Improve health systems through digital transformation
While overall healthcare spending has increased in response to COVID-19, crisis spending isn’t sustainable. The traditional hospital-centric design of healthcare is no longer future-proof. Building a resilient healthcare system will require redesigning the service delivery model so people can access healthcare more efficiently, affordably, and closer to home. The digital transformation of healthcare can fuel this redesign and increase overall responsiveness and resilience. In fact, a resilient healthcare system will be a digital healthcare system.
Adoption of digital technology by healthcare professionals, patients, and those seeking care has radically accelerated during the pandemic. Healthcare providers, in response to COVID-19, rapidly scaled up their virtual care capabilities. Digital triaging apps helped providers prioritize care while keeping their staff and patients safe. Telehealth and remote patient monitoring turned from a novelty into a necessity, enabling care providers and patients to stay connected in times of physical distancing.

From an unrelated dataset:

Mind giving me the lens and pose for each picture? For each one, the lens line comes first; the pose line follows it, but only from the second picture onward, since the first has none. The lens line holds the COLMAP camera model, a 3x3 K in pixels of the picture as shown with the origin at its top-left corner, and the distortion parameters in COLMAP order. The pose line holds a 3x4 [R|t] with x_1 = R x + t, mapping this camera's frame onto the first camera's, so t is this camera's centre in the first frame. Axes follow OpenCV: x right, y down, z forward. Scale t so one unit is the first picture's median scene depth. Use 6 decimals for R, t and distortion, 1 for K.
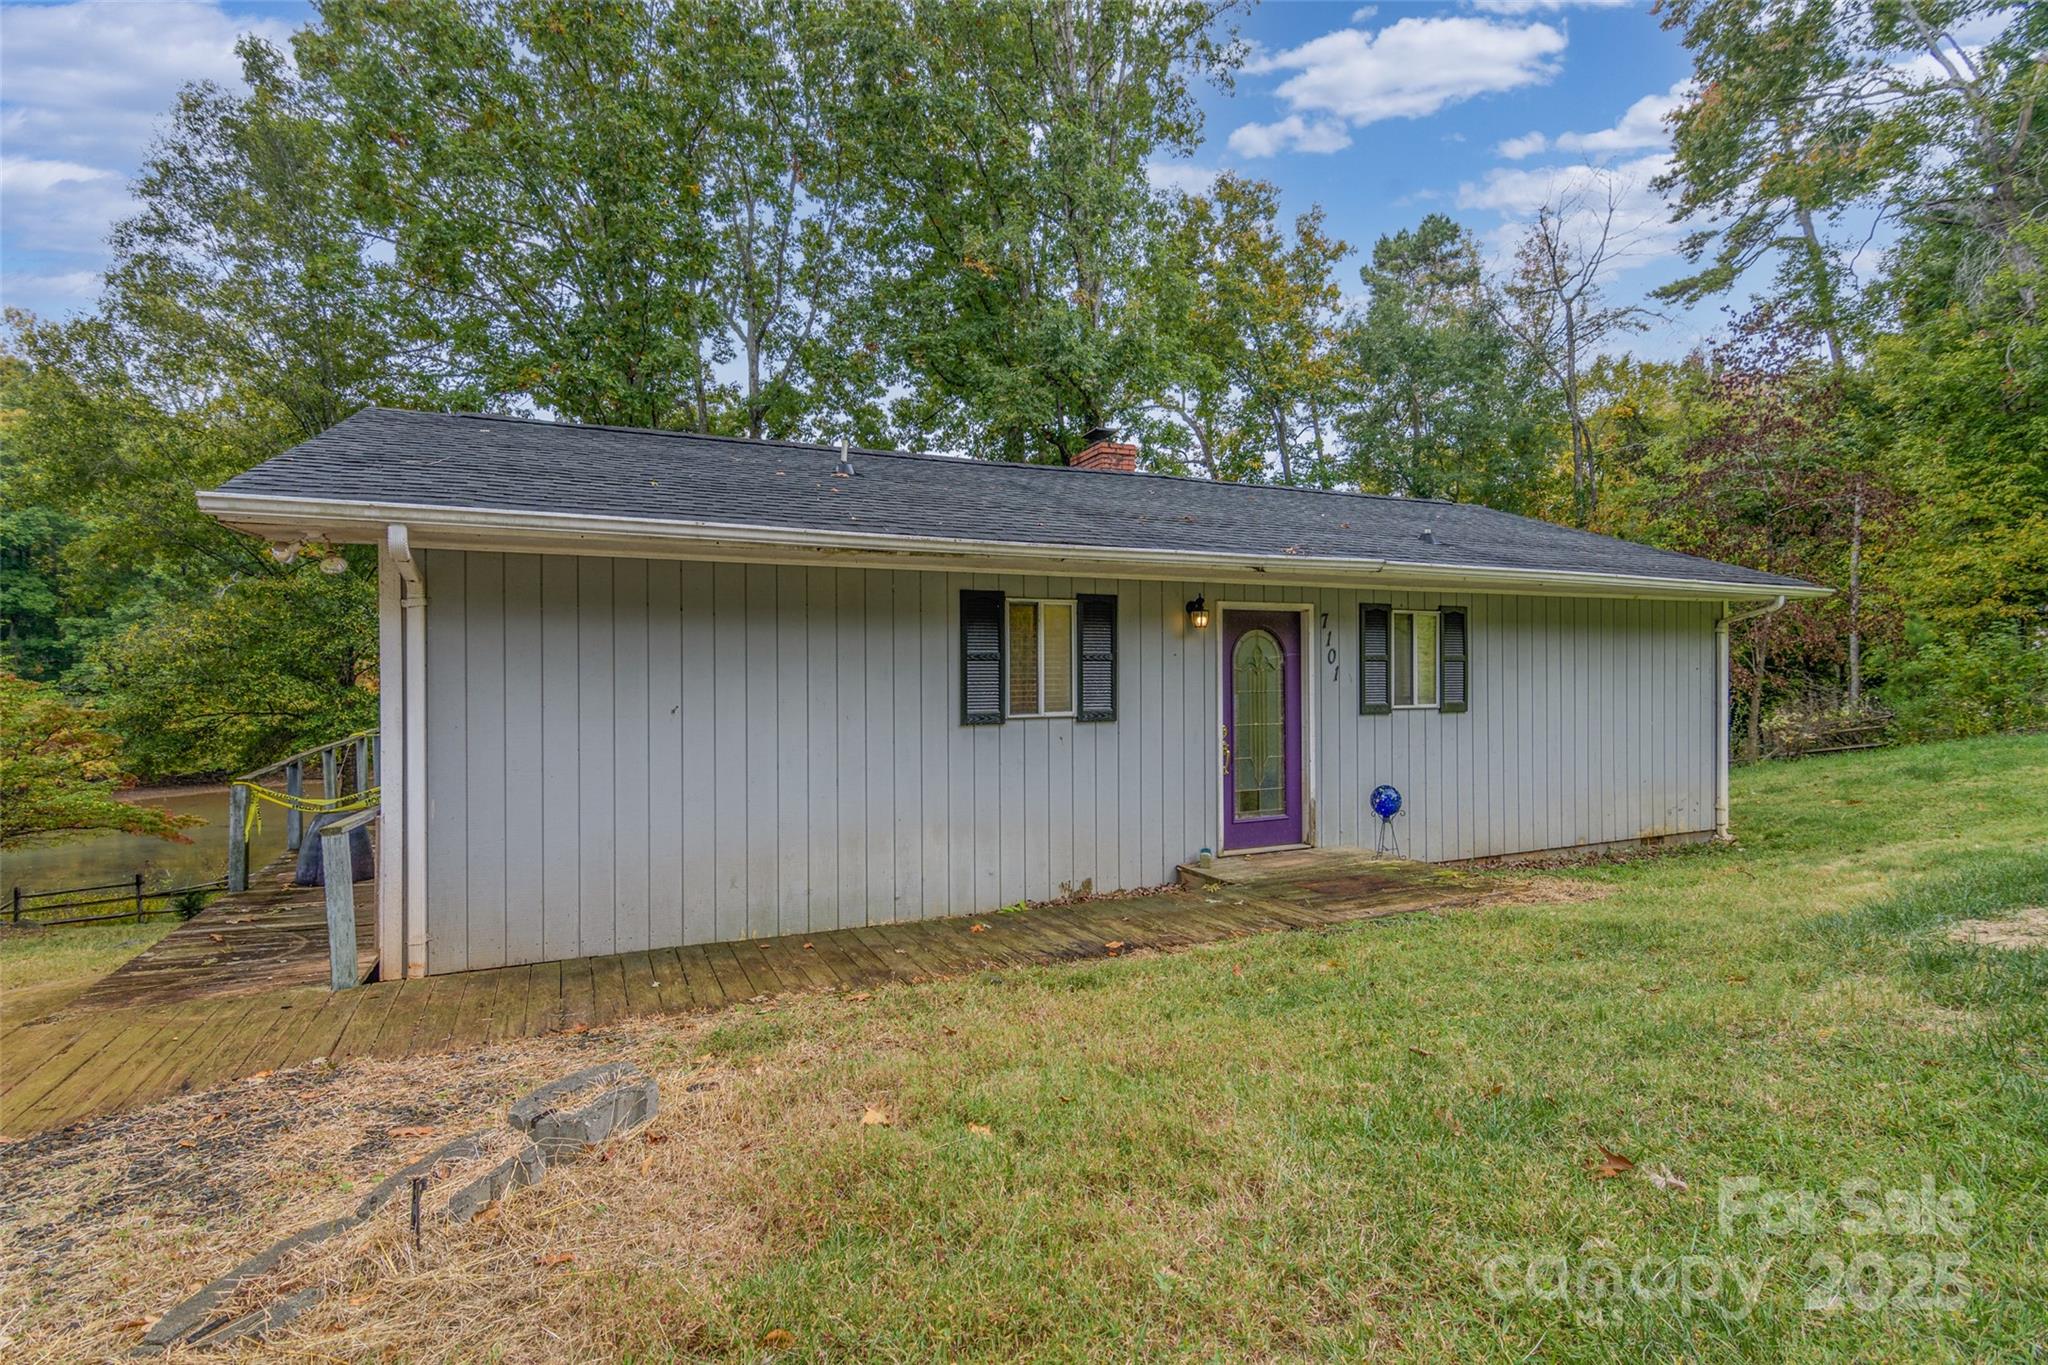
lens RADIAL K [[985.7, 0, 1020.5], [0, 985.7, 679.3], [0, 0, 1]] dist [0.001258, 0.000986]
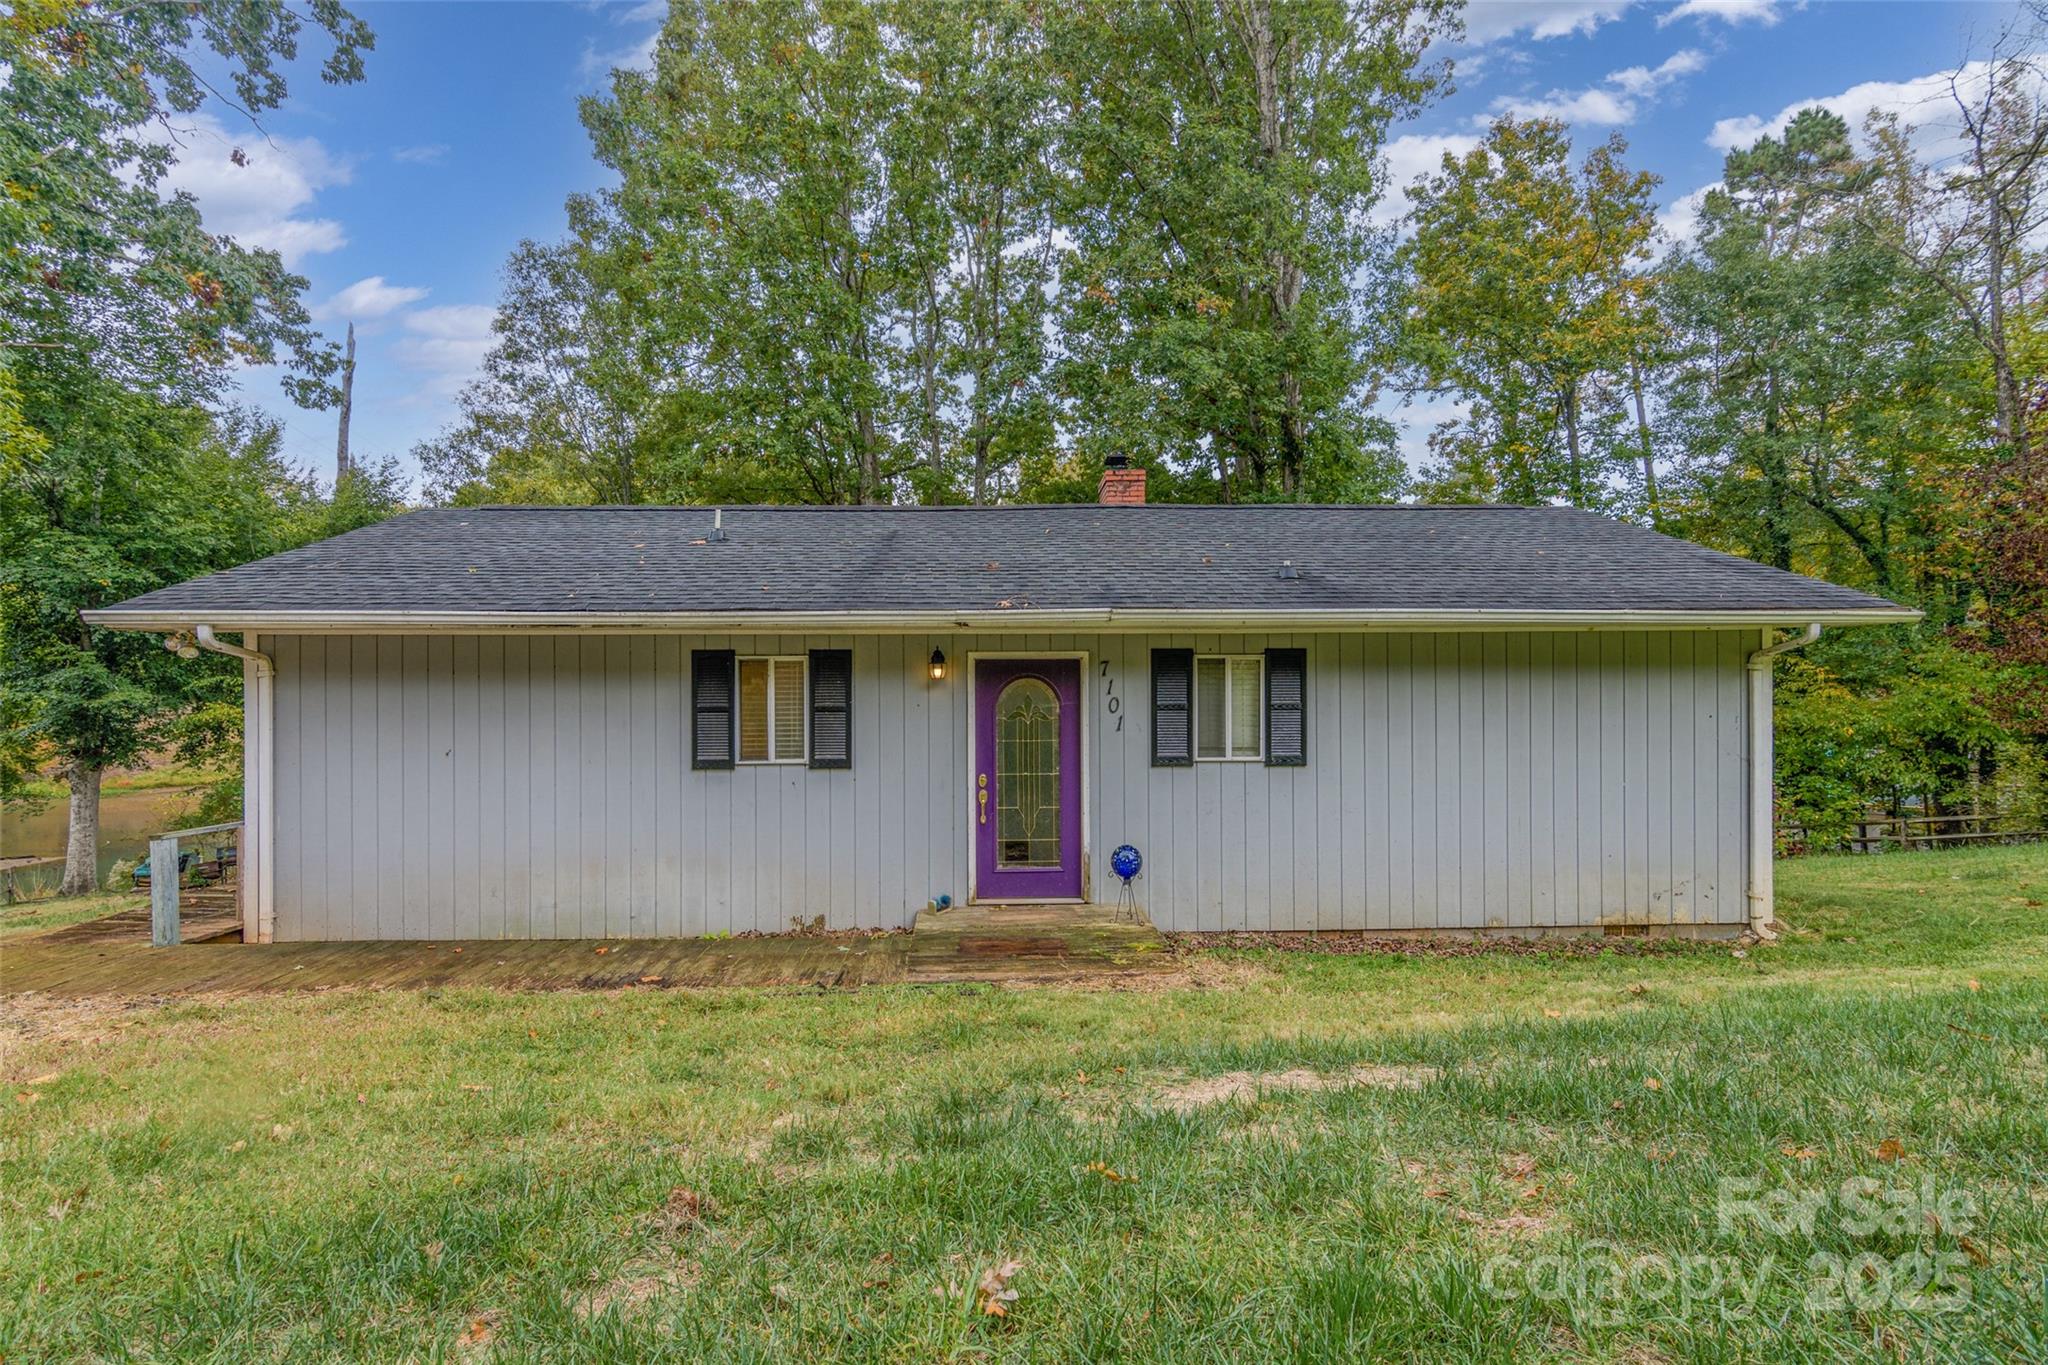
lens RADIAL K [[985.7, 0, 1016.7], [0, 985.7, 681.5], [0, 0, 1]] dist [0.001258, 0.000986]
pose [[0.923072, 0.004318, -0.384603, 0.626540], [-0.003259, 0.999989, 0.003405, -0.051962], [0.384614, -0.001890, 0.923076, 0.083342]]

Health solution innovators, like Philips, can help lead this transformation. A good example is the way Philips supported Netherlands GP practice ‘Midsland’ on the island of Terschelling. Through a combination of access to technologies and the remote support of specialists, these general practitioners are able to function as a 'remote hospital'. If a patient comes in with a broken wrist, the practitioner can make an X-ray that immediately can be shared with a remote traumatologist, radiologist or emergency doctor. This means patients don’t have to make the trip to the mainland for emergency care or medical imaging.
Digital technologies, data analytics, and patient-centered design provide new opportunities to deliver care in more efficient, cost-effective ways – like streamlining administrative processes and overcoming geographic barriers. Digital transformation has the potential to reorganize service delivery and connect disparate elements of the current fragmented health system.
However, as with all public infrastructure, governments will need to take a lead orchestrating role in the design of a future-proof digital healthcare architecture. It’s crucial governments step into that orchestrating role now, as hospitals are investing in digitalization, to avoid trapping systems in technological lock-ins and creating data silos that are difficult to unlock. This will be essential to realize the promise of digitalization in the long run.